The students are in the middle of an eight-month course at The Landing School, which boasts a 100% graduation and job placement rate.

ARUNDEL, Maine — The Landing School is an institution, unlike most others.

Nestled in Arundel, the small school's students take courses fixing boats, designing boats, and managing boatyards. Friday was a most special day for those who built them; it was "flip day."

Since September, the students in the eight-month wood boat building program have been crafting two sailboats by hand.

The school takes adults of all ages and backgrounds — tuition is $26,850 — and quickly turns them into craftsmen. The flip comes midway through the boat-building course, and it’s a simple change in perspective for some. But the students had never seen the boats right side up.

"Flip day is special because, up to this point, you’re looking at this assembled collection of wood," wooden boat building instructor Jake Greiner said. "And yes, it’s boat-shaped, but it’s upside down. And, once we flip it over A) it’s a big milestone in the build, but, B) it’s the first time that the students can actually then climb into the boat that they’ve built."

On Greiner's direction, classmates excitedly crowded into the workshop Friday morning to help lift.

One vessel at a time, they surrounded the boat, lifted straight up, shuffled over to a padded structure, slowly tipped it over, and just-as-slowly lowered it down.

It may be the simplest task done by adults to draw a room full of applause.

Max Keaz, 26, wasted no time in hopping in the second boat once overturned.

"This started from an empty shop floor and, now, I’m sitting in a boat. So, it feels pretty good," Keaz said. He is a Coast Guard veteran from Colorado who served in Washington State and was drawn to Arundel, Maine to begin another career.

"Learn how to build the boat that I used to drive, that’s kind of what brought me here," he said with a smile.

Emmett Scribner, 18, came straight to the school after graduating from high school in Portland and decided he wanted to try something other than college.
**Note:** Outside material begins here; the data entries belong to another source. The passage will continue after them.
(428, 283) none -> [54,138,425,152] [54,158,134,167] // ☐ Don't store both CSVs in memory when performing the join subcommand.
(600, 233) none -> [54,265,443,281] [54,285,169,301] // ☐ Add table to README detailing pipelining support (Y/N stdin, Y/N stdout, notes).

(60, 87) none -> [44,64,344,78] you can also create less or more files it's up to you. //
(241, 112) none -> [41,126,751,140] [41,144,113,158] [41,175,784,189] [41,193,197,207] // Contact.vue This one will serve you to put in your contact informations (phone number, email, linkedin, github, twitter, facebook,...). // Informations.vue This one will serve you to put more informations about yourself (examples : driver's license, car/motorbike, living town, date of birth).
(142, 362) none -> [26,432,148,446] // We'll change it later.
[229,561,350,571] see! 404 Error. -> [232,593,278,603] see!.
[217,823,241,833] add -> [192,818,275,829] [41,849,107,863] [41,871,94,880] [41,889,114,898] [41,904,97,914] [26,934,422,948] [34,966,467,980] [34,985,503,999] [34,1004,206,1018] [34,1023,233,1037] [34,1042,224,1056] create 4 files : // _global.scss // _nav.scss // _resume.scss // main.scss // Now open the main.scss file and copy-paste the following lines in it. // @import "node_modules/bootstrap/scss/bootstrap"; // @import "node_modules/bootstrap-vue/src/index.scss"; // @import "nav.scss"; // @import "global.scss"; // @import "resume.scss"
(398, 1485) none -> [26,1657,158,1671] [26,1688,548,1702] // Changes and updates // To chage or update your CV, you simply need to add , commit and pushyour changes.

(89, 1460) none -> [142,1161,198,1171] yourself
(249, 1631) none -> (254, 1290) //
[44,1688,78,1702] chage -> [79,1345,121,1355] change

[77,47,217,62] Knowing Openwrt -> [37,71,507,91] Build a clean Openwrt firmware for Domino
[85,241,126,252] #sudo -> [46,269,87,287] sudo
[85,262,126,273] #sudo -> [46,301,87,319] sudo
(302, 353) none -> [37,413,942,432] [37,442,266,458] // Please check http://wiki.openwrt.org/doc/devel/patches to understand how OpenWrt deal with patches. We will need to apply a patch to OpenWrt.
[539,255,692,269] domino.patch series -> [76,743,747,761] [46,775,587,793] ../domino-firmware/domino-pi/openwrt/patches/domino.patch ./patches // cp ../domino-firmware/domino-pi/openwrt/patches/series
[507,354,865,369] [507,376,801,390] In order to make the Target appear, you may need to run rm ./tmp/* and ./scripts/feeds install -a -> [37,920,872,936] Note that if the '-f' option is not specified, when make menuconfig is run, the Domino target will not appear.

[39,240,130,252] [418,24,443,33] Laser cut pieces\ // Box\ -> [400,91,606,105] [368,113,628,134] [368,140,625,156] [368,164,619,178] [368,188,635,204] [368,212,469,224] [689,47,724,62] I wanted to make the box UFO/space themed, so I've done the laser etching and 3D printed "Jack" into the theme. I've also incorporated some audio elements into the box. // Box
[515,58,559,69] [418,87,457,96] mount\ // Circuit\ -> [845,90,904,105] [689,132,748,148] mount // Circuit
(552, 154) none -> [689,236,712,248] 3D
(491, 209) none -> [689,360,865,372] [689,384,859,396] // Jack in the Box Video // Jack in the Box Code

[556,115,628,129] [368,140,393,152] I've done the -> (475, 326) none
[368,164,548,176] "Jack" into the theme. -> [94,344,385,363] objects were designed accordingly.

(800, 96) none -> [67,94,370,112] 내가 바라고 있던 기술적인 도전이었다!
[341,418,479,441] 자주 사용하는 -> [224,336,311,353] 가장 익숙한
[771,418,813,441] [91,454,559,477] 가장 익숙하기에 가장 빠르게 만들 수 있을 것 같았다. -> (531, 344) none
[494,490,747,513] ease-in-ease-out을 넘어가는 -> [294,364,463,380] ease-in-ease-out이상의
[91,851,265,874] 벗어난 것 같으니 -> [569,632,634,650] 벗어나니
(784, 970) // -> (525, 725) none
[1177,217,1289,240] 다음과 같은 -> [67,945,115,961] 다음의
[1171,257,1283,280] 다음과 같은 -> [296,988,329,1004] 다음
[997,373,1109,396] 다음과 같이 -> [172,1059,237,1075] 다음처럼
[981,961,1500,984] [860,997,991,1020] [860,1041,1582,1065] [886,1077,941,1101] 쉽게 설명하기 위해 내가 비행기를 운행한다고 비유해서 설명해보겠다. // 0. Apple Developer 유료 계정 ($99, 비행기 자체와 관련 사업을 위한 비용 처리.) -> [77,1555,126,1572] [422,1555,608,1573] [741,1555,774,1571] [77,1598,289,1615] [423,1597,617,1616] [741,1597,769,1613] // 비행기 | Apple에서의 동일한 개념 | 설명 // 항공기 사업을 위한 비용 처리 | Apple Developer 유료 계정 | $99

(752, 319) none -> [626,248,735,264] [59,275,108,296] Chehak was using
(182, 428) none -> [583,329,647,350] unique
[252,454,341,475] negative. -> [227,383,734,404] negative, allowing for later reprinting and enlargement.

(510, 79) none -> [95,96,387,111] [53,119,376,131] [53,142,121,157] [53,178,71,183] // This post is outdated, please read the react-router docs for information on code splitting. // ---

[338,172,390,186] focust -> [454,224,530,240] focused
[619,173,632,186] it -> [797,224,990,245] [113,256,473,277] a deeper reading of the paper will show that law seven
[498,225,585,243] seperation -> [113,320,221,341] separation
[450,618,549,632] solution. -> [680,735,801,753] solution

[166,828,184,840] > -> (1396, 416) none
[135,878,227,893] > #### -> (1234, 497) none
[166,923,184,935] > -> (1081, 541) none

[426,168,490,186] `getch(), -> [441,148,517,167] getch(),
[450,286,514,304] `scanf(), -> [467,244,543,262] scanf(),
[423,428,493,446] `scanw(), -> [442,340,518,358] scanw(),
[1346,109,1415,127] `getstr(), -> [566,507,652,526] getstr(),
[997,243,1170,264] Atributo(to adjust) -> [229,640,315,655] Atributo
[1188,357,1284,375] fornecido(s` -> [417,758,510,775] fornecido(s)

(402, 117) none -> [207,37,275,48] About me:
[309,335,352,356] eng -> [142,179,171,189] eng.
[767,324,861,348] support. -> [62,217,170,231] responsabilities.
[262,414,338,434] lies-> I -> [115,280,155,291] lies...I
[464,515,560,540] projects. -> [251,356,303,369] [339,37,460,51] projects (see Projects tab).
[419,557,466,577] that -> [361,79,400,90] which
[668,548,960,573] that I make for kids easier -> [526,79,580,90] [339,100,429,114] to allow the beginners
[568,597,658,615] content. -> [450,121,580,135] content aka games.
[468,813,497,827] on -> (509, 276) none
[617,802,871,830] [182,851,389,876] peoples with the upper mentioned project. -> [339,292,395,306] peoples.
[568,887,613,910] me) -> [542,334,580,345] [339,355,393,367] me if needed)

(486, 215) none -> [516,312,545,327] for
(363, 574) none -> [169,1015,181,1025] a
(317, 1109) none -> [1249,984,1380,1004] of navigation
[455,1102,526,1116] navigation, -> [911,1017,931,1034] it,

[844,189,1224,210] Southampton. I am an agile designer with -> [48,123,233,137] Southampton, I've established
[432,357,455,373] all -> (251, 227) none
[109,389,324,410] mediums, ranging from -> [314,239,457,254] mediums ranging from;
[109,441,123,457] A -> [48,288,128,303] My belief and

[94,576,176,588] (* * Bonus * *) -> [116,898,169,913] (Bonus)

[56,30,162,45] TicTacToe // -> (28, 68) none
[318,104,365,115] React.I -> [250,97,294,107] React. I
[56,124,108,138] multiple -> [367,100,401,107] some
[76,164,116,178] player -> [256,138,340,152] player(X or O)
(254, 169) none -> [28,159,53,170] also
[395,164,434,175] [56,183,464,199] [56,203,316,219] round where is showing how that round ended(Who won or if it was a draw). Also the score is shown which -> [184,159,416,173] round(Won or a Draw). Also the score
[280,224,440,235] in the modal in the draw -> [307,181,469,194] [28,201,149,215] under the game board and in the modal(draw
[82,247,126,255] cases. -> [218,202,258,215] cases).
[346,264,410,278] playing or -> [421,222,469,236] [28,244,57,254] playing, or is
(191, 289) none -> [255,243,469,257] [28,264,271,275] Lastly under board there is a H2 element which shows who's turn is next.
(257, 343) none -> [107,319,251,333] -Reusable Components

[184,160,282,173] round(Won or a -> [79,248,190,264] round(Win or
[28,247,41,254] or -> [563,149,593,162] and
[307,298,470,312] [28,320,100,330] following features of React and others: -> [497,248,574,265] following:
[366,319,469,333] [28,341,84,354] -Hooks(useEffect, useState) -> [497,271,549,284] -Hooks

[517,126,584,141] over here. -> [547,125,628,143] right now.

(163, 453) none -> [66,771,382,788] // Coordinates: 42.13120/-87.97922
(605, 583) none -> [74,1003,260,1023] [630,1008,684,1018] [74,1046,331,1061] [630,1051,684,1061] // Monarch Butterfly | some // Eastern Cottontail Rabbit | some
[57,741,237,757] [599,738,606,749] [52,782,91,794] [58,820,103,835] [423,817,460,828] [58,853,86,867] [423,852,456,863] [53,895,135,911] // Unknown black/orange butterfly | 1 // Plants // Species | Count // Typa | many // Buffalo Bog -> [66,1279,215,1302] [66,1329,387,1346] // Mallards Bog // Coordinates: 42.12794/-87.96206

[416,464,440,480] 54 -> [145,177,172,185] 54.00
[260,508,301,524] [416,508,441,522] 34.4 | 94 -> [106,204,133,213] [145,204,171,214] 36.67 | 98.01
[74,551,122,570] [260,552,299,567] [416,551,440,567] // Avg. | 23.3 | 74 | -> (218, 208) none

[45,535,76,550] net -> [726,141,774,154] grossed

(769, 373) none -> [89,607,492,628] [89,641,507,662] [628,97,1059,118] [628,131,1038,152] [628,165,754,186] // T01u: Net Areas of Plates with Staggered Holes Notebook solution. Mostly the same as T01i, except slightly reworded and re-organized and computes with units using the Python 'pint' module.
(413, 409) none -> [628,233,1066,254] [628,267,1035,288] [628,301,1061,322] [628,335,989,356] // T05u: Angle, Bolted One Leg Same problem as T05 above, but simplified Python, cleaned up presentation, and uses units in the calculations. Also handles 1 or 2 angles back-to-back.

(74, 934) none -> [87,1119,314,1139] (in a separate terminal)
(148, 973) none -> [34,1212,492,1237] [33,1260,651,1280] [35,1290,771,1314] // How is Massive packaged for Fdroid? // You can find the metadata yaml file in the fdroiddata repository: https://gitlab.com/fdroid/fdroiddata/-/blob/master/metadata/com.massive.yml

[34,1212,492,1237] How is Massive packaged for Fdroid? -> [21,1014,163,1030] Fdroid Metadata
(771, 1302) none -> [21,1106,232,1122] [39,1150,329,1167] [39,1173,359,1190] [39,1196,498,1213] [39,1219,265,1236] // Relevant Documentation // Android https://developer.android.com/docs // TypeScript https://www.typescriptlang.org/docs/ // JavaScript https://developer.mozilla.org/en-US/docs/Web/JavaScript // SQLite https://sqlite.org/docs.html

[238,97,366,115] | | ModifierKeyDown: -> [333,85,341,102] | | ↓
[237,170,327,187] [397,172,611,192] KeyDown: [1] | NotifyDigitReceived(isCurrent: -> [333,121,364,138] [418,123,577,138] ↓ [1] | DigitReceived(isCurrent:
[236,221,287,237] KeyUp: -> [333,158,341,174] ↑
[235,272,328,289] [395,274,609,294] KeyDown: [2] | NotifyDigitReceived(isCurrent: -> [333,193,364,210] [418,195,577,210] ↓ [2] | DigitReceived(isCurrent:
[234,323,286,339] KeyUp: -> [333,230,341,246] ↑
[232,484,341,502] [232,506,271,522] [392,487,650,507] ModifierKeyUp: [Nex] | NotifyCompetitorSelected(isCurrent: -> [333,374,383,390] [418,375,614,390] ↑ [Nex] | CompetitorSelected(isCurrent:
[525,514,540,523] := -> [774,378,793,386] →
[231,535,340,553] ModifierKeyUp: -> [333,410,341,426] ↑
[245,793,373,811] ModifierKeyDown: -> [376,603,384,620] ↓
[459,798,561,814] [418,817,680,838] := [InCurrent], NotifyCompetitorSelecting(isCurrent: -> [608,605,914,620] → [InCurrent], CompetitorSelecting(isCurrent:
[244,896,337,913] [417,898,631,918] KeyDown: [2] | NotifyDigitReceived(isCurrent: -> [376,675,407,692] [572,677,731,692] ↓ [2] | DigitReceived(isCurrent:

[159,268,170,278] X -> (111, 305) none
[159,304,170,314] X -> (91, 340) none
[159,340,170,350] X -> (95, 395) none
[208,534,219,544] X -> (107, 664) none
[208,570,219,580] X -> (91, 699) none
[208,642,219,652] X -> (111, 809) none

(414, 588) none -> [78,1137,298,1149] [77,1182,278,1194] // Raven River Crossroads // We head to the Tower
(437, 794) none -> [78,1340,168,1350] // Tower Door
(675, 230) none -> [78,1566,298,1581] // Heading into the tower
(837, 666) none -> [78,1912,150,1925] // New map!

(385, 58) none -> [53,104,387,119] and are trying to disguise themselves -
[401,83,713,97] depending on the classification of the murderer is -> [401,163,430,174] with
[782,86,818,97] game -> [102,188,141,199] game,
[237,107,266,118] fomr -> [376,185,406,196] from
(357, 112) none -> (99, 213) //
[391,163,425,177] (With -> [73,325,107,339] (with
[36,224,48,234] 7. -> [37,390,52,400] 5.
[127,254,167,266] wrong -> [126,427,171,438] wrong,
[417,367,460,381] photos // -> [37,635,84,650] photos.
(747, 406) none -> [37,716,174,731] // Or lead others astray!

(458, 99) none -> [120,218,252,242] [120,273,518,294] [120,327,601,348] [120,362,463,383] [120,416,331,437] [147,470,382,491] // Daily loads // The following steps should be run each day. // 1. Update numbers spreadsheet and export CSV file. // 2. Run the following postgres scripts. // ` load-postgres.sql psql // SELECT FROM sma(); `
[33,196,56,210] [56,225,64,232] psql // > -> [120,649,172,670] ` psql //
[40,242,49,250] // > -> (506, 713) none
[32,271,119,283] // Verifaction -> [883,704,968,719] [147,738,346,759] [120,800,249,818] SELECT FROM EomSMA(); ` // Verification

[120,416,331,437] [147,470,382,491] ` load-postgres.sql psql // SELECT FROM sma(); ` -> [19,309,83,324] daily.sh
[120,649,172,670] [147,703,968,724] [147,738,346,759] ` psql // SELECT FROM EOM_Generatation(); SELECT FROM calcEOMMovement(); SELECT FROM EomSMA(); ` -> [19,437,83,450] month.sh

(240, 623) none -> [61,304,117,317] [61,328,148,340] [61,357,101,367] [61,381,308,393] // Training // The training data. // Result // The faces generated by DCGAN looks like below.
"Being able to sail a boat that I build, that’s something I’ve never had the option of doing before," Scribner beamed. "So, I’m sure it’ll be incredible."

The Landing School's interim president, Jim Borsig, boasted that his school has 100% graduation job offer rates for his students.

"If you take a boat to a boatyard, regardless of what kind of boat you have, odds are you’re gonna run across a Landing School graduate," he said.

But, before they think about their careers, the students must first finish their sailboats and be ready to test them, as is tradition, on Sebago Lake in May.